During the resulting NCAA investigation, at least 20 media organizations, including ESPN, sent public records requests to Ohio State to access documents related to the scandal. Among other things sought by the media were e-mails with the key word "Sarniak," which referred to Ted Sarniak, a Pennsylvania businessman and mentor to Terrelle Pryor and a recipient of Tressel's e-mails regarding the tattoo parlor exchanges.
The media companies' requests were made pursuant to Ohio's so-called Sunshine Laws, a/k/a the Public Records, Open Meetings & Personal Information Systems Act. In an effort to avoid disclosure, the University invoked the federal Family Educational Rights and Privacy Act ("FERPA"), which prohibits educational institutions from releasing "education records." The University also argued that certain of the other records were protected by the attorney-client privilege.
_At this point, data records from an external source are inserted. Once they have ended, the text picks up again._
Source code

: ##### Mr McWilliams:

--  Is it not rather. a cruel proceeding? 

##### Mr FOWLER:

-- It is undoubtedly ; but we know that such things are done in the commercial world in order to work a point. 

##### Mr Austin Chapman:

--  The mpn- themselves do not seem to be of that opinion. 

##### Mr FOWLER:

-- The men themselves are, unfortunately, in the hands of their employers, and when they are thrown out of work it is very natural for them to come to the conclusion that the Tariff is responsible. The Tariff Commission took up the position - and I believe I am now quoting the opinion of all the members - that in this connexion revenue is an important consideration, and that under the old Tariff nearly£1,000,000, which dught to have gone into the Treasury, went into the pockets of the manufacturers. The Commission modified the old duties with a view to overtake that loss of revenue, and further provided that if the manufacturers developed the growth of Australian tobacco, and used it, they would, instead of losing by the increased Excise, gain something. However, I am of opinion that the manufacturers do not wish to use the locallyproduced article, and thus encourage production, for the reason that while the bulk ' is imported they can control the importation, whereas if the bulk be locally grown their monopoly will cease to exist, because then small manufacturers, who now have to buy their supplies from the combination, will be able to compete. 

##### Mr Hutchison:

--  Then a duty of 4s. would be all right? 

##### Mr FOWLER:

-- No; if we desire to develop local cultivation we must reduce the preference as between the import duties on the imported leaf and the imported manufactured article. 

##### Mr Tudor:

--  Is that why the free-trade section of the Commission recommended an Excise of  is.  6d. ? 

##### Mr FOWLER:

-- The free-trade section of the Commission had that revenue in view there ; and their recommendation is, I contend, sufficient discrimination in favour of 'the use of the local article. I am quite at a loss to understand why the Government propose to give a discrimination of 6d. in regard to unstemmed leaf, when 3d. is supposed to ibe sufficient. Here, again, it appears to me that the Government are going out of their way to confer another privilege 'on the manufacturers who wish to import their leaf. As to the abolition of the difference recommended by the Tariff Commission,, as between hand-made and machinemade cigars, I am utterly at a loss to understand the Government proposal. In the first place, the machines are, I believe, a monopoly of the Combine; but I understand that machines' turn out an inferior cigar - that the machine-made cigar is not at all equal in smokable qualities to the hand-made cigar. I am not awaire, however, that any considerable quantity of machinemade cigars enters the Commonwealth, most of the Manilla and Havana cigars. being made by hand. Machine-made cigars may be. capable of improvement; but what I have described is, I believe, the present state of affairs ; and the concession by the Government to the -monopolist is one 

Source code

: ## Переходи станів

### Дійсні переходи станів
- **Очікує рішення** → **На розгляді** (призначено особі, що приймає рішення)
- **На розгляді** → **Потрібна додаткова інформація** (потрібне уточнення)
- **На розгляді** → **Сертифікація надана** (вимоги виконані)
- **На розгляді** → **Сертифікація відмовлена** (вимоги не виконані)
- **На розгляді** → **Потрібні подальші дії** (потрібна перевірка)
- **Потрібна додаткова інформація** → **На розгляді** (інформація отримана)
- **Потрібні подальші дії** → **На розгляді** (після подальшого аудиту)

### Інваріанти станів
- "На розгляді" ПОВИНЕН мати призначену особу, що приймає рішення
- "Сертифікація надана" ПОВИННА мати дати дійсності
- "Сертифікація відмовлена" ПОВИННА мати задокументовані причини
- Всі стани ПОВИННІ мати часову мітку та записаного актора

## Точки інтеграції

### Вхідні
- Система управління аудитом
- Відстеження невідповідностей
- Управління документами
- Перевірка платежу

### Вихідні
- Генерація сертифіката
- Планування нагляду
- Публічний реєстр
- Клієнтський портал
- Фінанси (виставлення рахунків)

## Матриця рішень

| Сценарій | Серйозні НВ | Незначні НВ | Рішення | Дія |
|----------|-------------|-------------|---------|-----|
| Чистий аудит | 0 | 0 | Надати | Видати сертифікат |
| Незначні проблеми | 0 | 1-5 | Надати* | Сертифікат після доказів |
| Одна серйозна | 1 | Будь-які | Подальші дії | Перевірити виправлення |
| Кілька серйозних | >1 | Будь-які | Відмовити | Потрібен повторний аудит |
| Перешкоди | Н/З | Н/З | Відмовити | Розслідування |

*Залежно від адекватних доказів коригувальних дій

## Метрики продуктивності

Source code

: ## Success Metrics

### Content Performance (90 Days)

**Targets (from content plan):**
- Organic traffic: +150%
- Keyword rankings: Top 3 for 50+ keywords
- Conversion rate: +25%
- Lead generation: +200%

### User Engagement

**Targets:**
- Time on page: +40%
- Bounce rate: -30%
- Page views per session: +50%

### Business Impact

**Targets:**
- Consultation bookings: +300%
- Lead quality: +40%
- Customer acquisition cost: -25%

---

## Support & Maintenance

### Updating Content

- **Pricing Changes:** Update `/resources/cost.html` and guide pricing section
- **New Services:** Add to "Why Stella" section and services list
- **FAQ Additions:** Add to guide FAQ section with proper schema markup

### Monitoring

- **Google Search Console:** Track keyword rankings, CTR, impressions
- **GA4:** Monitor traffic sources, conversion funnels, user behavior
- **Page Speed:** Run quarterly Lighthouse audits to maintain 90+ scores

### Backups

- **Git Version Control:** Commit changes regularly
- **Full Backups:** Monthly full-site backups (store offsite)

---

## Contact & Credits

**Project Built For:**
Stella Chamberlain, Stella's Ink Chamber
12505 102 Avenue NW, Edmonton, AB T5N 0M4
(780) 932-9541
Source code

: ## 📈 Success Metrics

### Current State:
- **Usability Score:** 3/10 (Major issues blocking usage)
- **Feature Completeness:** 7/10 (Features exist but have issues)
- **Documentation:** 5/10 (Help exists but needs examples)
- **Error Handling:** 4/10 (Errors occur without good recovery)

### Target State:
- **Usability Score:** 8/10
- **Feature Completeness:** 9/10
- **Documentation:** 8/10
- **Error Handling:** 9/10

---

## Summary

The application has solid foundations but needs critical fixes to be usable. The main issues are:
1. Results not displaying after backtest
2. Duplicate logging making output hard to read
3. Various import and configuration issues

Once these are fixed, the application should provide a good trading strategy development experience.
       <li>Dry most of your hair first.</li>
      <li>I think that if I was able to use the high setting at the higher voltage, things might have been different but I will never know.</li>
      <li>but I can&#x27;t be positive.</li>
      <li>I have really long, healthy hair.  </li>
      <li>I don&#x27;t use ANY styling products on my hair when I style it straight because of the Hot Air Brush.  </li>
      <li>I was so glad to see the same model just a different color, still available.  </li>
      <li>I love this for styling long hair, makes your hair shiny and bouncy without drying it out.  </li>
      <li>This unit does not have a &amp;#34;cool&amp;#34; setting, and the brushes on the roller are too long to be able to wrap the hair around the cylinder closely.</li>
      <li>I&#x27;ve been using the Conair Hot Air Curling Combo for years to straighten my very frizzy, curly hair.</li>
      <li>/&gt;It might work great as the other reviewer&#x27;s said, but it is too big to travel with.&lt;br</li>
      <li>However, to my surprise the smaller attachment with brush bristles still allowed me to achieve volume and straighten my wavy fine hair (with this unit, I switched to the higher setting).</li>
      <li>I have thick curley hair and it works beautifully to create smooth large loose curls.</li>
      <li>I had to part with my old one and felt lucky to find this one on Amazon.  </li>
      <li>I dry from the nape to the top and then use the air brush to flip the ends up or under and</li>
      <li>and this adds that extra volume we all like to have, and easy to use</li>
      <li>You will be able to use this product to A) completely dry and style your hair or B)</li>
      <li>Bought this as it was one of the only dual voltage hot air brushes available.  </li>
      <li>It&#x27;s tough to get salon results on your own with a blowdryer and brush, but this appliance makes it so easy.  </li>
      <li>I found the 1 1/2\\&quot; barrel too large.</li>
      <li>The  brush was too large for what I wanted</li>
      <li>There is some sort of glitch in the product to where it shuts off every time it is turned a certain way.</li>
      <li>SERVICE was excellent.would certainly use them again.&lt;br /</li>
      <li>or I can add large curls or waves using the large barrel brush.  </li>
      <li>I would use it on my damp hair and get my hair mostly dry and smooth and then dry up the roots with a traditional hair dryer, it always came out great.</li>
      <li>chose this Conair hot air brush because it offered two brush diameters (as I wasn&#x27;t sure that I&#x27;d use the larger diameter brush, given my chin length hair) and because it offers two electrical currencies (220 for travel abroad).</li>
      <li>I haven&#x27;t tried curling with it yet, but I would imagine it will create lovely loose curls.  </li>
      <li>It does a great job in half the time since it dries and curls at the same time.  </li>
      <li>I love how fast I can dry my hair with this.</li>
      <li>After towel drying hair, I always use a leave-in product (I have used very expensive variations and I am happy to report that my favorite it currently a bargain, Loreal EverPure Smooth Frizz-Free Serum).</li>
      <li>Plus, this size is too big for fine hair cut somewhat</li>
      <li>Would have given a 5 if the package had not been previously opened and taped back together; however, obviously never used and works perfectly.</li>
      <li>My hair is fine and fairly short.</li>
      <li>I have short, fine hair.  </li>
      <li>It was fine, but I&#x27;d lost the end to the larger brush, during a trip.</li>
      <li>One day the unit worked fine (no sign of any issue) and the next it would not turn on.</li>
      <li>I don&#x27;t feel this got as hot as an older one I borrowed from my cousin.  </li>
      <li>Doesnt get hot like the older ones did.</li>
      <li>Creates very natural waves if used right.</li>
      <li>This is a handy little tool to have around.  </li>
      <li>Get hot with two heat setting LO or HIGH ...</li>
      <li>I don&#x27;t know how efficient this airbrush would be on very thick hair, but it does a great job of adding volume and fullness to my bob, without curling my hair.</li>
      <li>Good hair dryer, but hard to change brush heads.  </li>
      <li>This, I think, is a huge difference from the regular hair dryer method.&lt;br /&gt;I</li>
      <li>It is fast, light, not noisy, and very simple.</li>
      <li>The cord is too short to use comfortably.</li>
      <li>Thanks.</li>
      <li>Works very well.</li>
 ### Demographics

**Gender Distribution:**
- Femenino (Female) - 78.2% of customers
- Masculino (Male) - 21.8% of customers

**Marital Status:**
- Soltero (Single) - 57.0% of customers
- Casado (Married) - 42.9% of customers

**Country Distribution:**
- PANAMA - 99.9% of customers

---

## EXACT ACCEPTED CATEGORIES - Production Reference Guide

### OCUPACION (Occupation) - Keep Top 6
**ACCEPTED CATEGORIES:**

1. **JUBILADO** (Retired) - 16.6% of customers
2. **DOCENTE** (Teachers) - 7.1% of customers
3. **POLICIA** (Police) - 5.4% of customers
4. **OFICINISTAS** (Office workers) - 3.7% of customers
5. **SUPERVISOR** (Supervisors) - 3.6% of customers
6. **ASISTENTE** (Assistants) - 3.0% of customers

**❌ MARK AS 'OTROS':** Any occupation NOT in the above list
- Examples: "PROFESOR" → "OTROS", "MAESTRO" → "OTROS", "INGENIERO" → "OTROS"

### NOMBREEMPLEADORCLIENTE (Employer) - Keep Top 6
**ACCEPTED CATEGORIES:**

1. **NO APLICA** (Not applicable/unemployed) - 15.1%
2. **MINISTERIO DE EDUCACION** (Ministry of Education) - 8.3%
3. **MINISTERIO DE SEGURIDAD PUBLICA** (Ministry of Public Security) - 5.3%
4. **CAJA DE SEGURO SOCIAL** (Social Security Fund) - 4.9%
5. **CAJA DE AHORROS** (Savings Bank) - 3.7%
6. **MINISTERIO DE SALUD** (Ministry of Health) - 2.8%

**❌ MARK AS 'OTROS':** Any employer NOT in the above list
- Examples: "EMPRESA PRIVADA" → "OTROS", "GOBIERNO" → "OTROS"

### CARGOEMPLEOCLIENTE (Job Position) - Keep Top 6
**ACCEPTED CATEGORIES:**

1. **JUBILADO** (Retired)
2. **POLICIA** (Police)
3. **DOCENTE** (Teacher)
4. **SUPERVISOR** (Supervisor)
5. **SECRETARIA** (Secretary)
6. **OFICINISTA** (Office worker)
In response to the University's action, ESPN picked up the ball and filed a lawsuit asserting that FERPA was inapplicable to the e-mails, and that Ohio State was violating state public records laws by not complying with its request. ESPN advanced two arguments that the e-mails were not educational records. First, ESPN argued that the records concerning Sarniak and compliance by Ohio state coaches and administrators with NCAA regulations did not directly involve Ohio State students or their academic performance. Second, they argued that the e-mails were not "maintained by an educational agency or institution," and thus they did not fall within FERPA's scope.
After wending its way through the lower courts, the Supreme Court of Ohio, on June 19, 2012, made a final decision, finding merit with both parties' arguments on the applicable law.
As to the scope of FERPA, the court found that Ohio State was correct in asserting that FERPA prohibited the disclosure of the requested e-mails. As to the argument that the e-mails were not educational records under FERPA, the court took a broad view of the definition, holding that e-mails only need contain information directly related to students (in this case, information identifying the student athletes) to qualify. The court rejected the argument that the e-mails had to contain information related to students' academic performance in order to qualify as an educational record.
As to the issue of who maintained the records within the meaning of FERPA, the court also agreed with Ohio State, finding that the Ohio State Department of Athletics properly "maintained" the e-mails by retaining copies of all e-mails sent to or by any person in the department, and keeping all documents related to its investigation of the tattoo scandal in secure electronic files.
Although the court agreed with Ohio State that FERPA barred the disclosure of the e-mails identifying student athletes, it also agreed with ESPN that the e-mails should be released. How did the court square that circle? It ordered Ohio State simply to redact the e-mails to delete any information that personally identified any students or their parents, and provide ESPN access to those redacted e-mails.
So, though the score was FERPA - 1, Sunshine Law - 1, it appears that ESPN was the victor and plunged over the goal line with the requested e-mails.